(Collected data entries)
▼

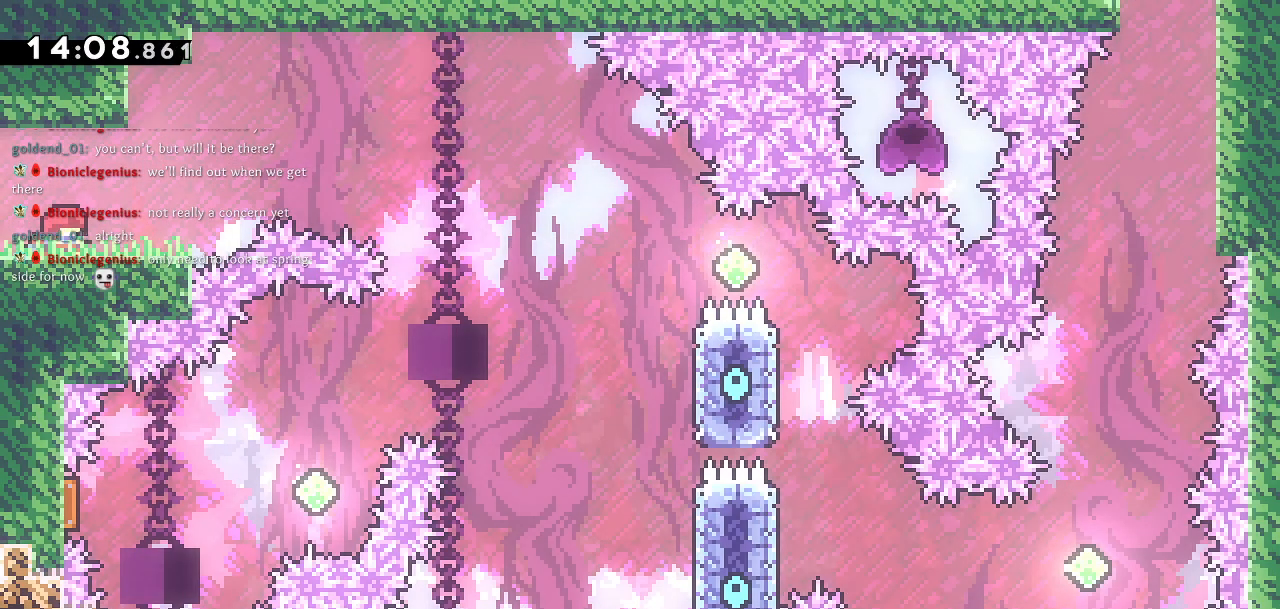
Gameplay with a controller (PlayStation layout); each line is a JSON object with the inputs held at the frame after it. "events" lists button and stick changes between this image and that frame as [ms after this image, input, new state], when the widget could be followed in between.
{"buttons": [], "left_stick": "center", "right_stick": "center", "events": []}
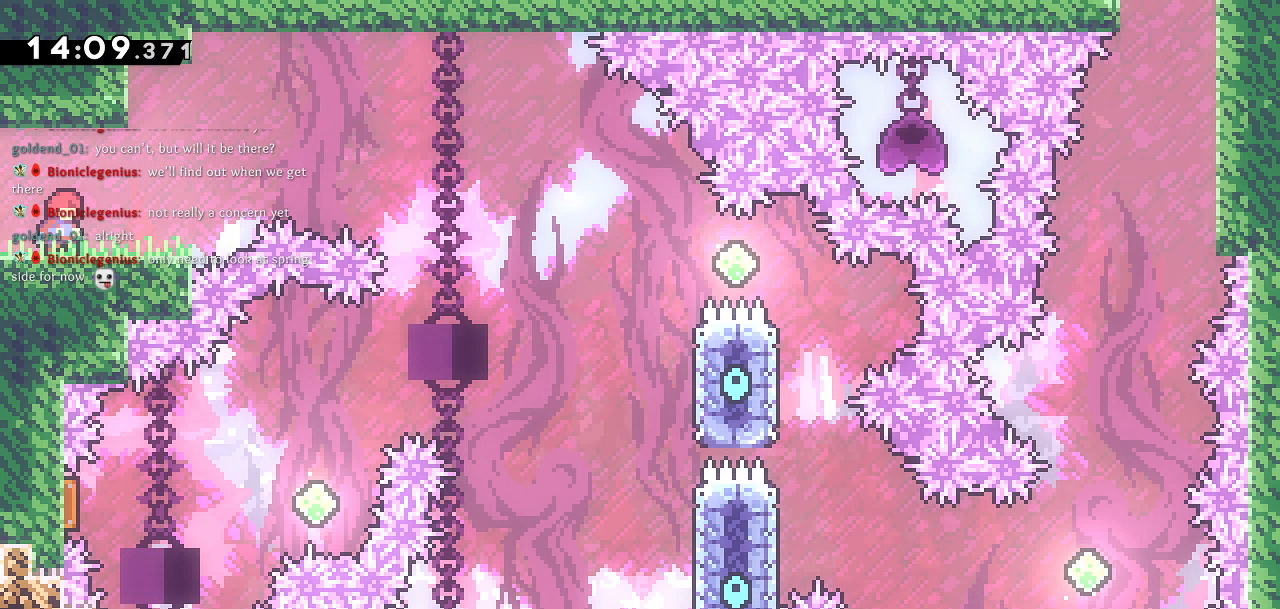
{"buttons": [], "left_stick": "center", "right_stick": "center", "events": []}
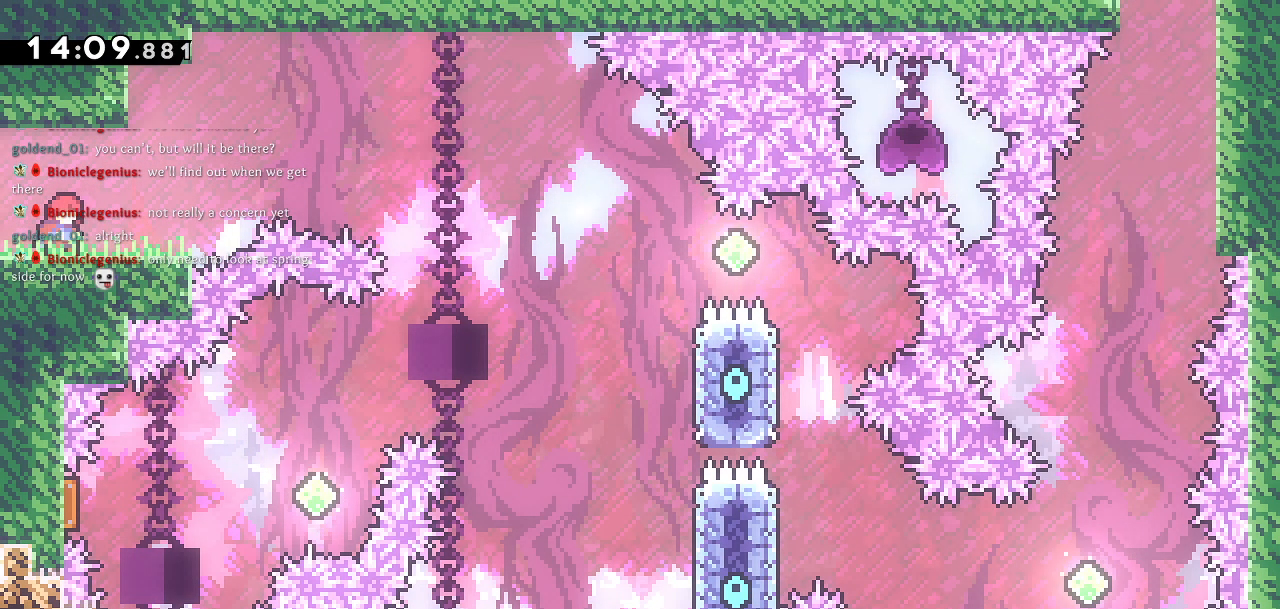
{"buttons": [], "left_stick": "center", "right_stick": "center", "events": []}
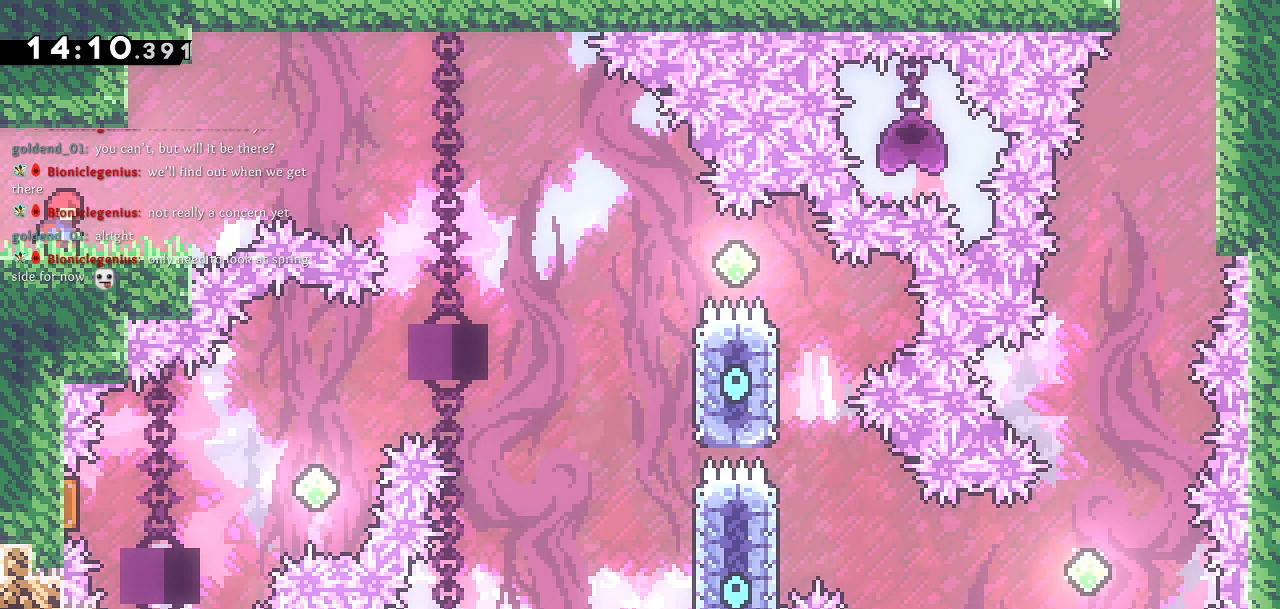
{"buttons": [], "left_stick": "center", "right_stick": "center", "events": []}
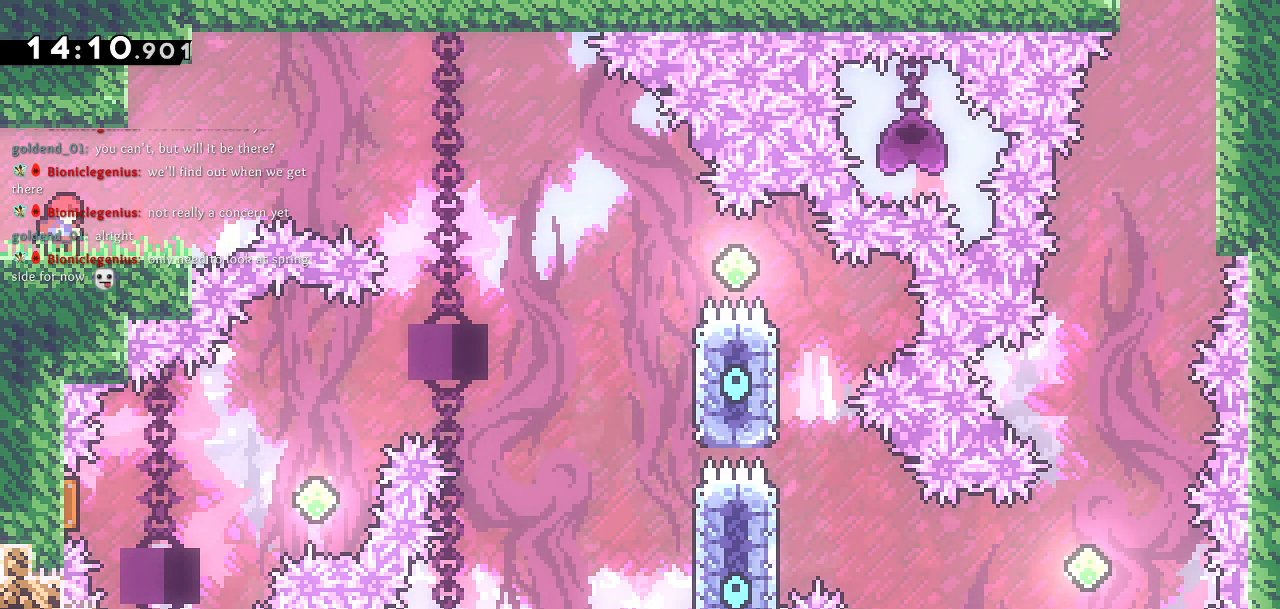
{"buttons": [], "left_stick": "center", "right_stick": "center", "events": []}
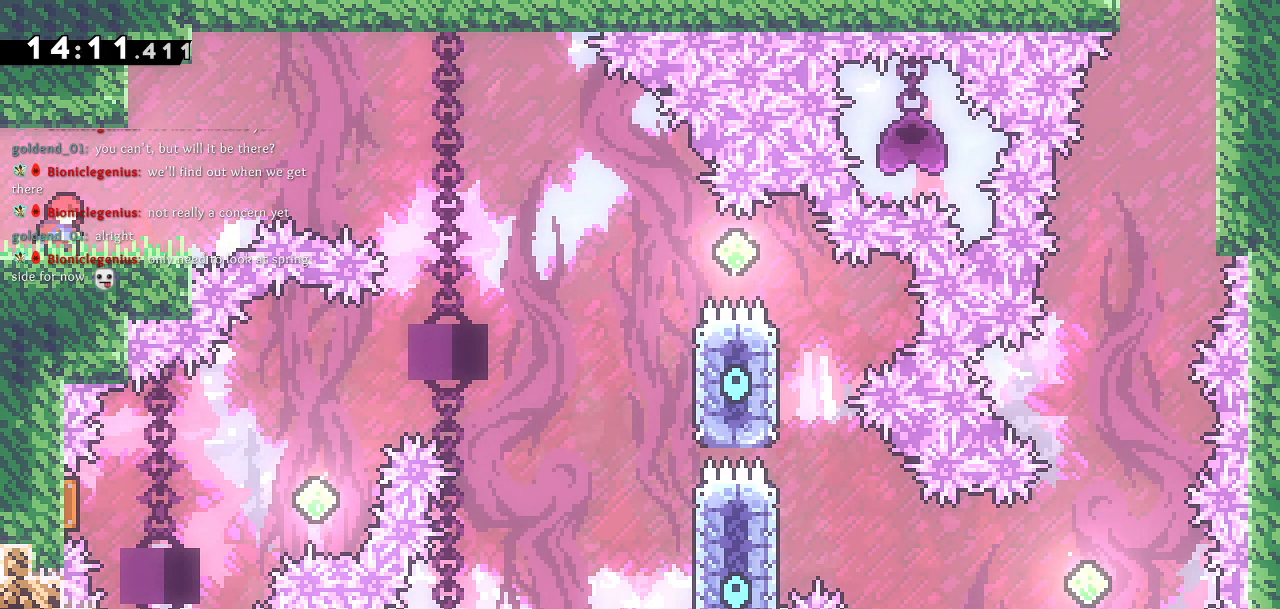
{"buttons": ["DPAD_RIGHT"], "left_stick": "center", "right_stick": "center", "events": [[350, "DPAD_RIGHT", "down"]]}
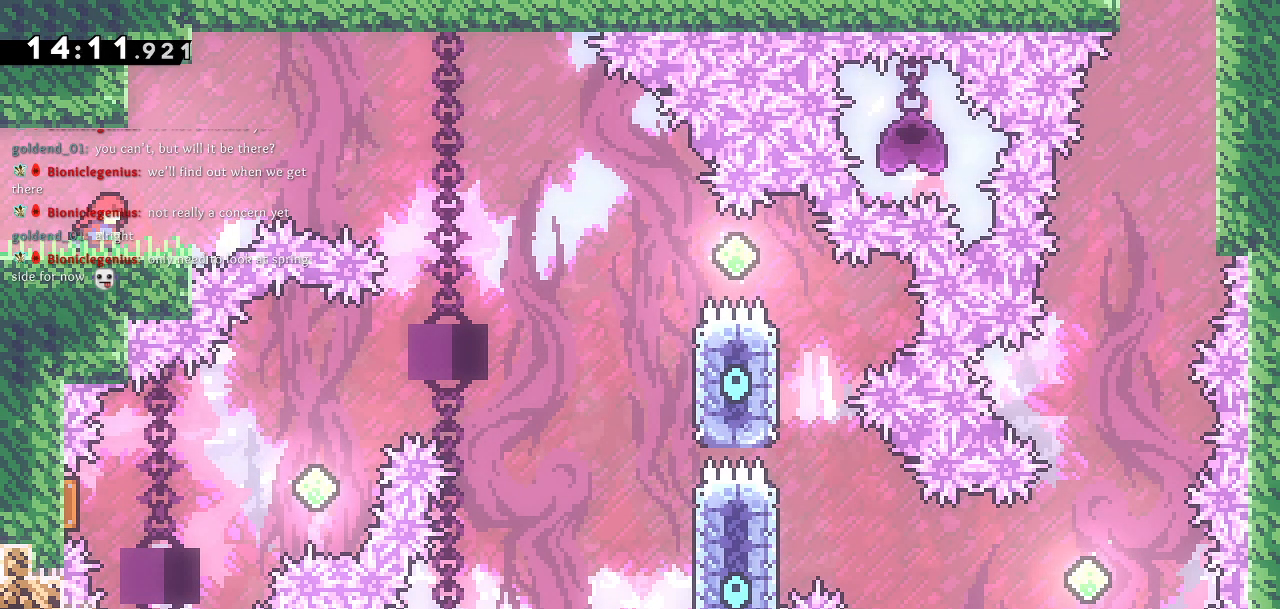
{"buttons": ["CROSS", "DPAD_RIGHT"], "left_stick": "center", "right_stick": "center", "events": [[283, "CROSS", "down"]]}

▲

Task goal: All pictures are to be dropped, and the records above returned exactly.

Reply:
Gameplay with a controller (PlayStation layout); each line is a JSON object with the inputs held at the frame after it. "events" lists button and stick changes between this image and that frame as [ms after this image, input, new state], when the widget could be followed in between.
{"buttons": [], "left_stick": "center", "right_stick": "center", "events": []}
{"buttons": [], "left_stick": "center", "right_stick": "center", "events": []}
{"buttons": [], "left_stick": "center", "right_stick": "center", "events": []}
{"buttons": [], "left_stick": "center", "right_stick": "center", "events": []}
{"buttons": [], "left_stick": "center", "right_stick": "center", "events": []}
{"buttons": ["DPAD_RIGHT"], "left_stick": "center", "right_stick": "center", "events": [[350, "DPAD_RIGHT", "down"]]}
{"buttons": ["CROSS", "DPAD_RIGHT"], "left_stick": "center", "right_stick": "center", "events": [[283, "CROSS", "down"]]}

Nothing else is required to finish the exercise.